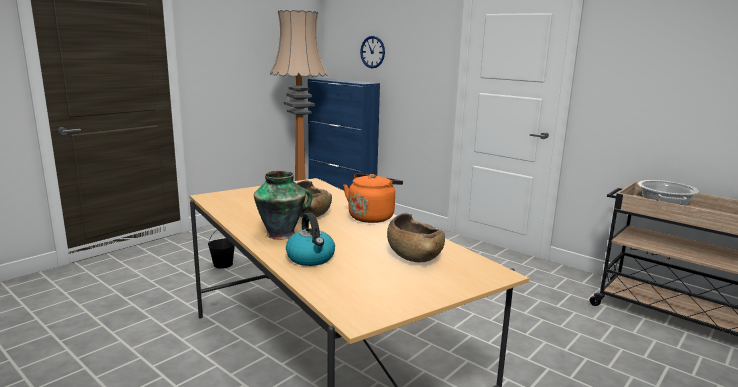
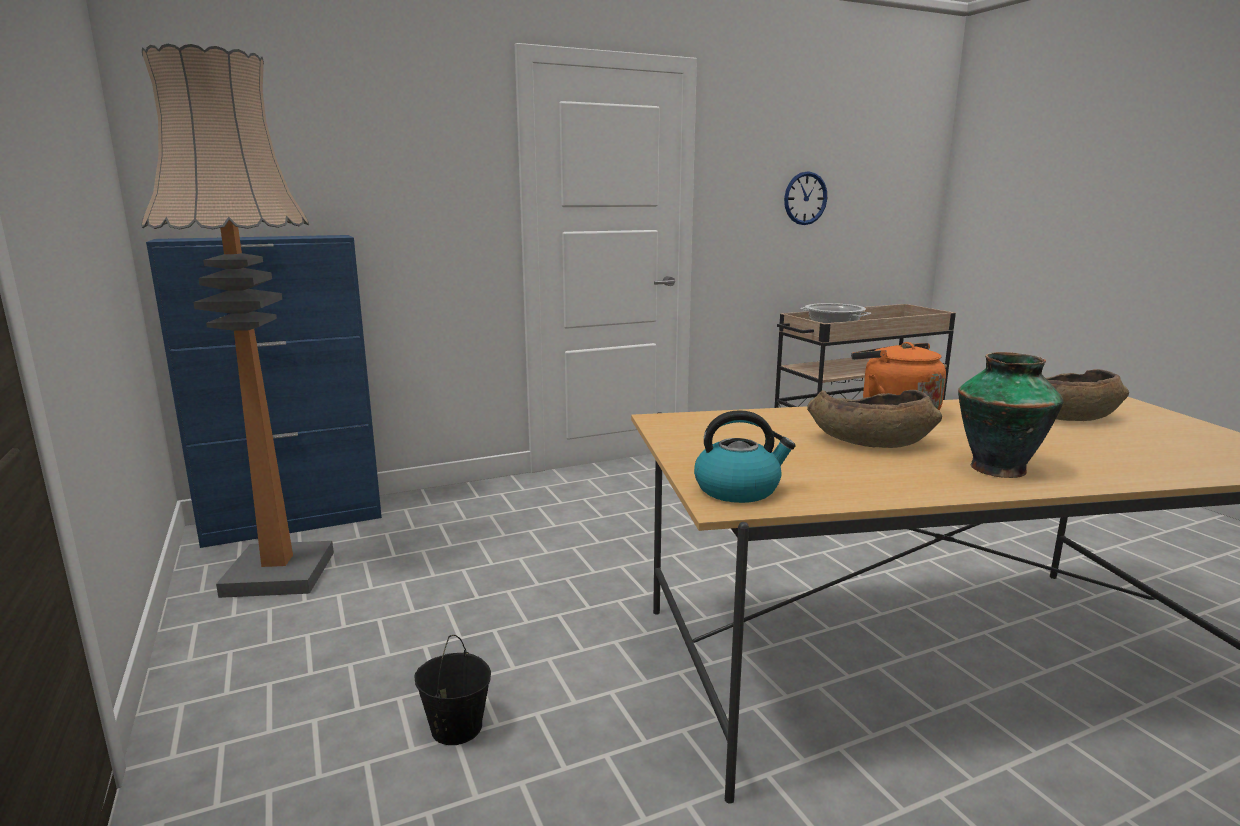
camera: 65 degrees left, 0 degrees up
kettle [286,213,335,266] -> kettle moved to [694,410,796,503]
wall clock [360,36,385,68] -> wall clock moved to [784,171,827,225]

## Your assignment
From the first line to the last, retype the data above exactly, but not its images.

## Response for this exercise
camera: 65 degrees left, 0 degrees up
kettle [286,213,335,266] -> kettle moved to [694,410,796,503]
wall clock [360,36,385,68] -> wall clock moved to [784,171,827,225]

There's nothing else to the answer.